TASK INPUT:

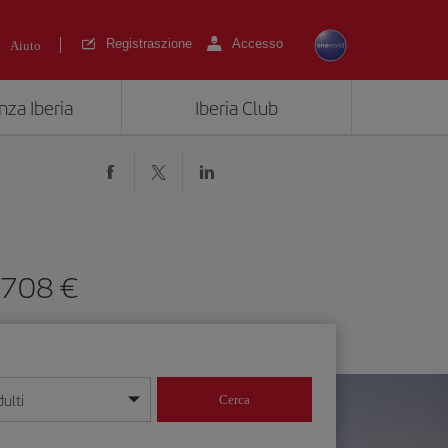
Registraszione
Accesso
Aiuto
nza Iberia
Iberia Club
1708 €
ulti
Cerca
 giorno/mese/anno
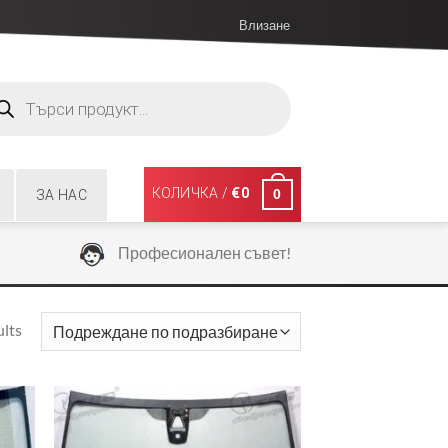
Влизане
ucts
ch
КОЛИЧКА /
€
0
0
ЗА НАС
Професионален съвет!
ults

--

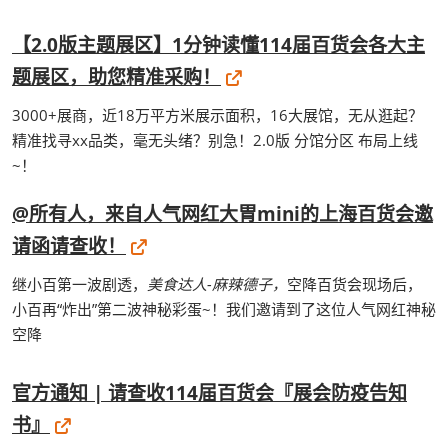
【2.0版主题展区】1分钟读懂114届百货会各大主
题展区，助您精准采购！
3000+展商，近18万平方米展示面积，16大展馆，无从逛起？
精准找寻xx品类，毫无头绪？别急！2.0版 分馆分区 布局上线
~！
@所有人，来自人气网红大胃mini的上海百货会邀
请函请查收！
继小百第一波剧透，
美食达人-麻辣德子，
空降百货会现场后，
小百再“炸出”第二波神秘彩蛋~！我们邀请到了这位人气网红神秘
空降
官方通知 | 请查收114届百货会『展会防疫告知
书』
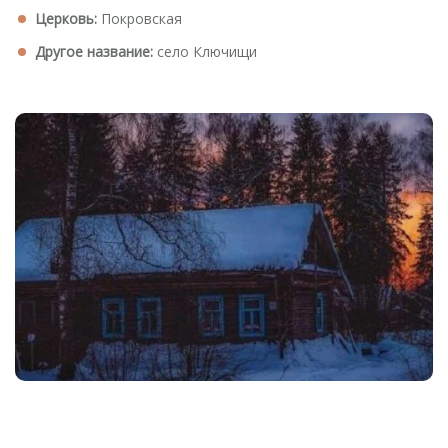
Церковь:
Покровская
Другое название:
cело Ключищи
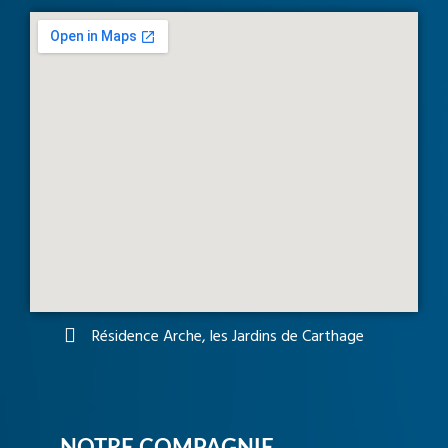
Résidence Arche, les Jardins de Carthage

WORK ORDER:
Every line from the one with "精准找寻xx品类，毫无头绪？别急！2.0版 分馆分区 布局上线" through the one with "Résidence Arche, les Jardins de Carthage" is to be reproduced exactly as written above, and the pictures are to be dropped.

WRITTEN SOLUTION:
精准找寻xx品类，毫无头绪？别急！2.0版 分馆分区 布局上线
~！
@所有人，来自人气网红大胃mini的上海百货会邀
请函请查收！
继小百第一波剧透，
美食达人-麻辣德子，
空降百货会现场后，
小百再“炸出”第二波神秘彩蛋~！我们邀请到了这位人气网红神秘
空降
官方通知 | 请查收114届百货会『展会防疫告知
书』
Церковь:
Покровская
Другое название:
cело Ключищи
Résidence Arche, les Jardins de Carthage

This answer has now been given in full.